Iran's scheme to reassure dual nationals angers families of detained
Families of dual nationals detained in Iran on Monday expressed bewilderment and anger after the country's foreign minister said a new scheme would be introduced to reassure foreign arrivals that they would not be detained during their stay.
Over a dozen foreign passport holders, mainly dual nationals, are being held in Iran on what activists and supporters say are baseless accusations aimed at extracting concessions from the West.
Several European countries now strongly warn dual nationals against trips to Iran for visiting family or business, warning that full consular assistance cannot be guaranteed as Iran does not recognise dual nationality.
But dual nationals have long played an important role in business and investment in Iran. The government of President Ebrahim Raisi fears their absence risks further stalling an economy already battered by US sanctions.
Foreign Minister Hossein Amir-Abdollahian said he had told a committee representing Iranians abroad that the issue of "Iranians with dual nationality" should be resolved in parliament and that a website would be set up to assure them there would be no problem with travel.
"Some Iranians abroad may fear that they will have difficulty entering the country through airports," he wrote on Instagram, in a rare official acknowledgement of the issue.
"A system is being introduced on the website of the ministry to notify these people that they have no problem coming and leaving the country. And if a problem arises, the ministry will be responsible" for ensuring it is resolved, he added.
Elika Ashoori, whose father Anoosheh Ashoori, a British-Iranian national, was detained on a visit to Iran in 2019 and is now serving a 10-year sentence on spying charges his family says are baseless, lashed out at the minister's suggestion.
"Seriously? Tell that to my father whose life your gov(ernment) ruined by putting a bag over his head on the street and shoving him in a van, based on no evidence or proof, during his stay," she wrote on Twitter.
"What did our family ever do to deserve this?" she added.
Free Nazanin, the group set up to push for the release of British-Iranian national Nazanin Zaghari-Ratcliffe, arrested during a visit to her family in Tehran in 2016, asked: "Rather than setting up an odd website, it might be easier for the Iranian authorities just to stop taking hostages?"
Zaghari-Ratcliffe was allowed to leave prison for house arrest in March 2020. She has now served her five-year-sentence but still cannot leave Iran and her family fear she could return to prison after being convicted in another case.

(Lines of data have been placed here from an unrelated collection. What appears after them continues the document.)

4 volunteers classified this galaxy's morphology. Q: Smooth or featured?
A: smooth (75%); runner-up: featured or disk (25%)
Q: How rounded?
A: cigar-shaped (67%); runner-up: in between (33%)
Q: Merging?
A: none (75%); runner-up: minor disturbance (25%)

Lebanese citizen Nizar Zakka, a US resident detained in 2015 on charges of spying for the United States and released only in June 2019, noted he had been invited to Iran by the government itself and then been arrested.
He said the elite Revolutionary Guards, who observers accuse of being behind the spate of arrests, were seeking to "fool" foreign nationals into going back to Iran.
"It seems this is more of a warning for dual nationals not to go back to their country," he said.